Docker conflict, "already in use by container"
Overview
When a runner is running the same job multiple times, sometimes end up having issues with containers names which result in issues like below:
ERROR: Preparation failed: Error response from daemon: Conflict. The container name "/runner-465639a0-project-44-concurrent-3-build" is already in use by container "109a38a9e6ef215f4518992c652e04572e5977b5bfbef72d038a0cf1bb662946". You have to remove (or rename) that container to be able to reuse that name.
Sometimes even for the service as reported in #4327 (comment 178140765) as well
This seems to be the case for both Runners that have concurrent
set to 1 to 4.
Things we need to investigate
- We need to get more debug info, when this fails, the container with that name in what state is it? Is it running, failed state?
- Is it possible that there are multiple GitLab Runner processes talking to the same Docker Daemon
Proposal
First Iteration
Rename containers
All services, build & predefined containers should change their naming structure, to include the CI_JOB_ID
so for example:
Assuming $CI_JOB_ID
it 1234
- Build Container: Before
runner-x-SdEBvt-project-20-concurrent-0-build-4
After:runner-x-SdEBvt-project-20-concurrent-0-build-4-1234
- Service Container: Before
runner-x-SdEBvt-project-20-concurrent-0-postgres-0
After:runner-x-SdEBvt-project-20-concurrent-0-postgres-0
- Helper image container:
runner-x-SdEBvt-project-20-concurrent-0-predefined
After:runner-x-SdEBvt-project-20-concurrent-0-predefined-1234
Notice that we did not rename the volume containers on purpose so that we have a persistent volume between runs.
Remove helper images on context cancellation
Investigate if we call removeContainer
on the helper image when the build is canceled/termianted, meaning that the context is cancelled.
Future Iterations
When terminating containers we are sometimes just calling removeContainer
& killContainer
but we don't allow for graceful shutdown, that is why first we should Call ContainerStop
instead of killContaienr
and also call containerStop
before we remove the container. If we still fail to remove/kill the container we will simply ignore and log it as an error on the Runner logs.
More detail in #6359 (closed)
Original Report
Hello !
Since I upgrade to the latest Gitlab CE, my pipelines are failing with those kinds of errors :
ERROR: Preparation failed: Error response from daemon: Conflict.
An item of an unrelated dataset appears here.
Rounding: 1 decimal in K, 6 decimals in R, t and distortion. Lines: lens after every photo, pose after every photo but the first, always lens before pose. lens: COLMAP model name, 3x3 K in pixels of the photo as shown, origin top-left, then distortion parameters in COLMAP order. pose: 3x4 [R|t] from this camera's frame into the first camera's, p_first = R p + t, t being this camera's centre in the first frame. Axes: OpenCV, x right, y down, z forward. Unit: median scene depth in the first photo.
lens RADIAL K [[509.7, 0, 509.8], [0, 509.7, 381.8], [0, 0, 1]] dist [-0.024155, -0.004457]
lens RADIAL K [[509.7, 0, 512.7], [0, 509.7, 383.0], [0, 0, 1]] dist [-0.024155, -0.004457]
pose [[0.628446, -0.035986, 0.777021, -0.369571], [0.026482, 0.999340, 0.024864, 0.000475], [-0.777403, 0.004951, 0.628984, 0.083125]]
The container name "/runner-465639a0-project-44-concurrent-3-build" is already in use by container "109a38a9e6ef215f4518992c652e04572e5977b5bfbef72d038a0cf1bb662946". You have to remove (or rename) that container to be able to reuse that name.
It happens when I push to a branch with an already running pipeline. To resolve that, I have to cancel my already running build and relaunch my latest commit pipeline that failed.
I am using Gitlab CE 9.4.3 and Gitlab-multi-runner 9.4.
Anyone have seen this ?
Thank you very much !